(Selected passage Opens)

We have tried to get my MIL to attend ADC (at our local Assisted Living Facility) a couple times a week - even ONCE a week - for exercise class and lunch out - she flatly and angrily refuses to even consider it. She doesn't want to be around a 'bunch of strangers.' She refuses to allow a senior companion either - she doesn't want 'strangers' in the house for hours at a time.

We know that if she went she would have a good time. They offer a variety of things to do - people aren't just sitting around. I told her it is NOT a nursing home - these folks are active yet. I took a look around one day and she has been to the facility for her flu shot - she knows that it is a pretty place. I even went over during a Western Day festival last summer and the residents seemed to be having a really good time. Nice decorations, food, entertainment. It was not 'cheesy' and the residents were not treated like little kids. It was respectful.

My MIL's visiting nurse feels that my MIL is her own worst enemy. She has decided that she is miserable and no one is going to be allowed to make it better. I just hope that when I reach her age - IF I reach her age - that I will have better sense than to cut off my own nose to spite my face.

My husband and I may be forced to put her in Assisted Living for a week while we take some needed 'time off' - we are hoping her son will have her come visit - but we are not holding our breath on that one and have made other arrangements. Maybe if she spends a week in the facility she may be more inclined to make use of their facility for a half day a week and enjoy a change of pace from TV.

Would love to hear how others have managed to convince their parents to give this a try. It would be wonderful if she had something 'current and new' to discuss with us besides the same 50 year old stories :0) I think spending a bit of time at Day Care would be perfect. But, we don't feel we should force her to do something she doesn't want. She knows WHY she must be there for a week while we are gone. She isn't a bit happy about that either.
Maybe calling it a Daily Senior/Adult Care Activity Center would be more of a desirable term than daycare.
Whenever I take my grandpa to "daycare". I always refer to it as "care center" when speaking to him. We don't like to use the word daycare because they may think it's infantile and for children. His daycare consists of clients of all ages, not only seniors. He is the oldest client in the facility (he's 91) with dementia. The 2nd oldest is another client an 88 year old lady also with dementia both of them are in great shape.

(Selected passage Closes)
(Entries provided Opens)

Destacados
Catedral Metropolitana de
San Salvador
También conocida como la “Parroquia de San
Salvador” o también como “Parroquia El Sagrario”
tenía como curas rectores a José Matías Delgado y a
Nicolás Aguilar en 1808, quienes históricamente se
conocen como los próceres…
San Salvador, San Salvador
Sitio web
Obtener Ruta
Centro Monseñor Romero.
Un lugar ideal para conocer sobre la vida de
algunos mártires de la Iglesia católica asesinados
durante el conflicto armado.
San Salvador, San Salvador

(Entries provided Closes)
(Entries provided Opens)

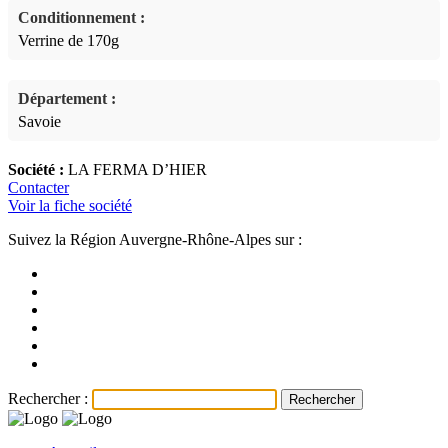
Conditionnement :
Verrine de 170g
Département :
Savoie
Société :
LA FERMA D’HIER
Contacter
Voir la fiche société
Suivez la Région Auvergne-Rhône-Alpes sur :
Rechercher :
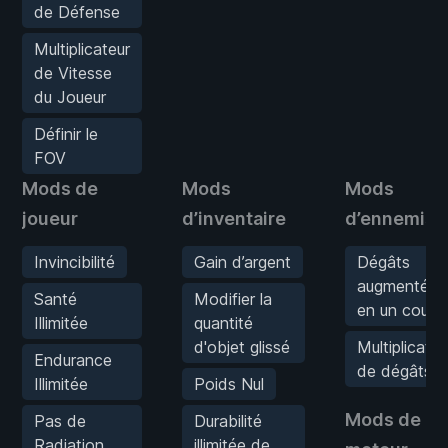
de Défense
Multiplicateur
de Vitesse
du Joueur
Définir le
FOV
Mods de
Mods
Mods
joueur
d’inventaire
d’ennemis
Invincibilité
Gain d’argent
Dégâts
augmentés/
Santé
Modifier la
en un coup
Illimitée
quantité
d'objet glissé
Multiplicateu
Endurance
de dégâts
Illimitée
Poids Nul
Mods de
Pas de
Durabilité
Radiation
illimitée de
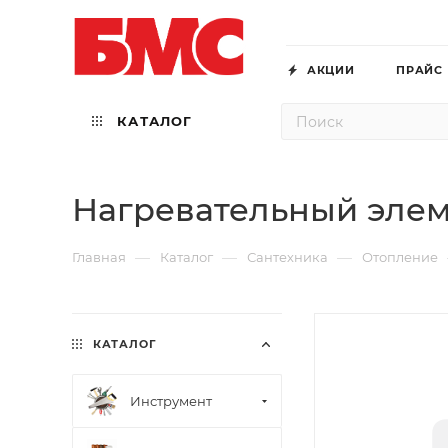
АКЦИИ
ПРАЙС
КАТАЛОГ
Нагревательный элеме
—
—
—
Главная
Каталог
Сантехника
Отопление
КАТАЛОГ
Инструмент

(Entries provided Closes)
(Entries provided Opens)

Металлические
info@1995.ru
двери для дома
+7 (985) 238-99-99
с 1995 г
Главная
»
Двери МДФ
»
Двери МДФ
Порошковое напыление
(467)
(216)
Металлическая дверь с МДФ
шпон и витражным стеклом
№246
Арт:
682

(Entries provided Closes)

What needs to be done = In the text about adult day care, what reason does the mother-in-law give for refusing a senior companion?

Result of the task = She does not want strangers in the house for hours at a time.